Wise Elder

Dementia and Perpetual Delight

December, 2005

I help Mom these days with birthday and Christmas shopping for her grandkids, as she is not able to do it on her own.  I found the most adorable little nightgown and boa feather slippers for her 6-year-old granddaughter.  One of the things Mom can do well is to help wrap the gifts, even though this has to be carefully managed.  I’ve watched as she’d painstakingly wrap a gift, only to forget what was inside and unwrap the gift.  Then she would rewrap the gift, put the ribbon on, and once again, forget what was inside.  I’ve tried many things to help her out. I’d put a sticky note on the table saying what is inside to help her remember.  Left to her own devices she forgets all about the sticky note and unwraps and rewraps the gift repeatedly.

Although one can see sadness in this, she is not sad.  She just doesn’t remember.  I see that it’s not the circumstances that are necessarily sad, it’s the meaning we add.

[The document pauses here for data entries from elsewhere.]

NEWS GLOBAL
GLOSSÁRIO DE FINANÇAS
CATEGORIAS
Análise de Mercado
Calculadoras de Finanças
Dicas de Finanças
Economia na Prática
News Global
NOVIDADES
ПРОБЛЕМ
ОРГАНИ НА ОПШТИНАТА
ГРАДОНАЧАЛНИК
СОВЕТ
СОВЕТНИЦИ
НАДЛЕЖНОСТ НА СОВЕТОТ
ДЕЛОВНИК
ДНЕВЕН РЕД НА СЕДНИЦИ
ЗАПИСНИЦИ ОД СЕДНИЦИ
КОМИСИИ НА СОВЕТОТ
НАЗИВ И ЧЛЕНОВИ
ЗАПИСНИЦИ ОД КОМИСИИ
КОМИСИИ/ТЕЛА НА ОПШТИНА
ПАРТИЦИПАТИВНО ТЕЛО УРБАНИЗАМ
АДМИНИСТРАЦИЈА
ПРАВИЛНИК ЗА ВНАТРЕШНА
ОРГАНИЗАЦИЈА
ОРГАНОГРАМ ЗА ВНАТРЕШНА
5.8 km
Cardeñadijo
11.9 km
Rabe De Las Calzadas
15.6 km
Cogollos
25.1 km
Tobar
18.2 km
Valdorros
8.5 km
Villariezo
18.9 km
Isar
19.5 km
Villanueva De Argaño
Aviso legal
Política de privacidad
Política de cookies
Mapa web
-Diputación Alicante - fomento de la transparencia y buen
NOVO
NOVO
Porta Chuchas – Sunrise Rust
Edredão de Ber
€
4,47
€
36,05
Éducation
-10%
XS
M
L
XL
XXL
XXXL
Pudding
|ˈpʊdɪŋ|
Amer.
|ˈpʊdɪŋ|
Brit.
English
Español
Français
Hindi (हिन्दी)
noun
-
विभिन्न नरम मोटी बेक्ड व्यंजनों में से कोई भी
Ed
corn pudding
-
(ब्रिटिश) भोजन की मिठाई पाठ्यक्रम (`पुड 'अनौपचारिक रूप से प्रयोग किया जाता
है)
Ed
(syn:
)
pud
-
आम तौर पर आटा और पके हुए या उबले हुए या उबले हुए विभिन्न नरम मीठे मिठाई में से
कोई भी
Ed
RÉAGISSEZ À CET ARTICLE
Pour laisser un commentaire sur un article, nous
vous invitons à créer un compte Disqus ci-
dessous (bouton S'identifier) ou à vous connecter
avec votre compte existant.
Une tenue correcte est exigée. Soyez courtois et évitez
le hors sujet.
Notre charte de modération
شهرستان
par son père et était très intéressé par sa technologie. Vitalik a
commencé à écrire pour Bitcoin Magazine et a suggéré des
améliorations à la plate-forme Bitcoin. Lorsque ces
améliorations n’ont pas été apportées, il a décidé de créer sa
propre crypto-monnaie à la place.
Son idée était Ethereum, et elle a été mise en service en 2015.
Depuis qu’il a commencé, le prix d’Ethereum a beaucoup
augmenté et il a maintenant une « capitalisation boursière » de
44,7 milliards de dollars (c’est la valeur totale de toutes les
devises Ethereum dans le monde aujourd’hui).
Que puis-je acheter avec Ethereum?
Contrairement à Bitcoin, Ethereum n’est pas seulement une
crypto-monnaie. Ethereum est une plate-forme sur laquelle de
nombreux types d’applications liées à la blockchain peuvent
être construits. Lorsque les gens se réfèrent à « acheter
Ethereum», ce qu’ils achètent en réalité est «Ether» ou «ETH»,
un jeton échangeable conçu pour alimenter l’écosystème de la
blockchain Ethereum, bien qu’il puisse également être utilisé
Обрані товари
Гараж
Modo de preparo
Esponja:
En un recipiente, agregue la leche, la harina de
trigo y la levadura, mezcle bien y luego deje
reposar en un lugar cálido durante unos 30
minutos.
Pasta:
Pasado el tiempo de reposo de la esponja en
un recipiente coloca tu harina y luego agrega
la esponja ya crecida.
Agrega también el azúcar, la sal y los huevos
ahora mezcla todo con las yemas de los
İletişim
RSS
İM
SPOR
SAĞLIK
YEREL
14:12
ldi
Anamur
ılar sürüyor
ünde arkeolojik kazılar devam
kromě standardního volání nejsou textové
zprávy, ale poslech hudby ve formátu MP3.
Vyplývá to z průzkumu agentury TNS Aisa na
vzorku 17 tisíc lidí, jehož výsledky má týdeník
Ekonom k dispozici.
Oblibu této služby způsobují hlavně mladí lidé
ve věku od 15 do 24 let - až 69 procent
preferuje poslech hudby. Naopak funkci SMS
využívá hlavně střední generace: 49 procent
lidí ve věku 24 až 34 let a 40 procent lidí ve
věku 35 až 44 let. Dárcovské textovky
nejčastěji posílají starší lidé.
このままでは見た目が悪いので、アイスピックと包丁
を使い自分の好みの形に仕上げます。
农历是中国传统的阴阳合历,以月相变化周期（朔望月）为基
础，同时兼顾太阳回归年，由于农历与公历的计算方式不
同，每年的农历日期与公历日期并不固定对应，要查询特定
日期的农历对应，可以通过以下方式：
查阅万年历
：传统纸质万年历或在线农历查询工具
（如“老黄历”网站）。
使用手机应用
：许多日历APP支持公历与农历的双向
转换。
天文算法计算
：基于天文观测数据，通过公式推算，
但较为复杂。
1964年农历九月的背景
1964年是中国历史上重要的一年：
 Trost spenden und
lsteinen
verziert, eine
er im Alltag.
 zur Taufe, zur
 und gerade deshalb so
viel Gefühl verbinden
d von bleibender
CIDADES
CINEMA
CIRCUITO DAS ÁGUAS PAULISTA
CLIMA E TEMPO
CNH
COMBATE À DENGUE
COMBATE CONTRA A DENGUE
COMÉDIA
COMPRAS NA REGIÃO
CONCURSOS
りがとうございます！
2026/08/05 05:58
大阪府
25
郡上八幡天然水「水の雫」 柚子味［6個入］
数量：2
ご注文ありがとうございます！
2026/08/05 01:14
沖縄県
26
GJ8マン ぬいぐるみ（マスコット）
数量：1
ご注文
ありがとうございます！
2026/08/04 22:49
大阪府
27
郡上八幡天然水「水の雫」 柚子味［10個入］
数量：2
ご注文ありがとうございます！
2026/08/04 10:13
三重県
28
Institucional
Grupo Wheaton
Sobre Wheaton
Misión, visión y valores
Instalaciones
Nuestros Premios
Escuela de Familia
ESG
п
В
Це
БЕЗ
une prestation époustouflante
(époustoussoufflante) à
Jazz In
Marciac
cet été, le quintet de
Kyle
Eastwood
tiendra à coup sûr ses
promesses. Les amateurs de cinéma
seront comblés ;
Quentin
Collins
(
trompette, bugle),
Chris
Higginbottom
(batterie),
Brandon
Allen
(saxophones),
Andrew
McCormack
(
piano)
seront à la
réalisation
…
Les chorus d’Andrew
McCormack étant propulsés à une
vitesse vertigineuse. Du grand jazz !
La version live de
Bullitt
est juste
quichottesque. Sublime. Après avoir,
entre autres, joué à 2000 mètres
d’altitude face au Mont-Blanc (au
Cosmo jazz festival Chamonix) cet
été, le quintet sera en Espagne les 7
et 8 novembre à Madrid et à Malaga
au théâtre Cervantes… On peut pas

What I noticed in particular this holiday season is her enormous and seemingly endless capacity to experience delight.

The first time I held up the little nightgown and boa slippers she was so tickled.  She held them and admired them and talked of how much her granddaughter would love them.  A few minutes later she found the nightgown and slippers on the table again.  She held them up and found just as much delight as the first time she had seen them.  This happened a few more times before the gift was wrapped and I saw that it can be seen as a blessing of dementia to have an endless capacity for delight.  How bad can that be?  You and I would be delighted the first time, less so the second time, and have a tough time generating too much enthusiasm the 4th or 5th time we saw the same thing.  Mom’s capacity to experience delight was a joy to see.

Perpetual delight.  What a lovely concept and what a blessing! Rather than be sad about her inability to remember, I can enjoy her enchantment over and over.  In my Mom’s world she is just fine and it looks to me as though perpetual delight is among the blessings of dementia.